There are different pros and cons for each of these options. But the IRA provides unique potential benefits.

 

If you change your job or retire with a large balance, you might find that the rollover is the ideal choice. Leaving your 401(k) alone can cause your former employer to communicate poorly, which can lead to confusion and anxiety. The sponsors of the plan also aren’t required to provide advice for investments.

 

Your assets continue to be tax-deferred with the rollover option, and you don’t face any IRS penalties. The assets can then keep growing until a person chooses their income distributions.

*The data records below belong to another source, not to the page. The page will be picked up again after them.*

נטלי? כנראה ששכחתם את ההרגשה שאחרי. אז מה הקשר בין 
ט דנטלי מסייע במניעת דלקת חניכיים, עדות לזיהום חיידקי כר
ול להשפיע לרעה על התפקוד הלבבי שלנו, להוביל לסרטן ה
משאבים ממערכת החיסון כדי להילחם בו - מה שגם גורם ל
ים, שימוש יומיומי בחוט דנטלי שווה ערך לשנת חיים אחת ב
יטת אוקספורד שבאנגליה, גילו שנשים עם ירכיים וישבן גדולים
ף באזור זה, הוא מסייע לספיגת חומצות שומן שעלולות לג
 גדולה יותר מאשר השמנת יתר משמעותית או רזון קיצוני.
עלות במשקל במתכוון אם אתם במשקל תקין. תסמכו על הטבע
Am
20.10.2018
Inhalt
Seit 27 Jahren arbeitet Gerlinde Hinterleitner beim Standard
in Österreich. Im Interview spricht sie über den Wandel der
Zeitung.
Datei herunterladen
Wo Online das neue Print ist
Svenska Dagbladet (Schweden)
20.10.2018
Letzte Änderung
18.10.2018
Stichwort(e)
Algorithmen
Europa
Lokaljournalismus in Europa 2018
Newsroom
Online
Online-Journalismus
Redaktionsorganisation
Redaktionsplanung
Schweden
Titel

IRA rollovers give a person maximum control over their account, including the ability to manage it, choose your investments, and talk to your own financial advisor.

 

Financial advisors are experts who can analyze your account and provide advice regarding the best future decisions. They will communicate regularly and help to manage investments so you don’t have to.

 

401(k) plans typically have a limited range of investment choices. You might be able to choose bond funds, equity funds, or target-date funds. But when you have an IRA, the range of investment options is much larger. In addition to the 401(k) investments, you’ll typically have access to individual stocks, mutual funds, bonds, alternative investments, and Exchange Traded Funds.

 

Another advantage to the IRA is that you have an unlimited ability to sell, buy, and adjust your investments. Some 401(k) plans impose limits on the number of times that you can change your investment portfolio per year.

 

IRA rollovers can also be beneficial when you work with an official financial advisor. In addition to investment guidance, financial advisors can help guide you through long-term financial planning, estate planning, and other additional services to manage your finances.

 

IRAs have strict regulations, while 401(k)s are more flexible and tend to benefit the employer rather than the employee.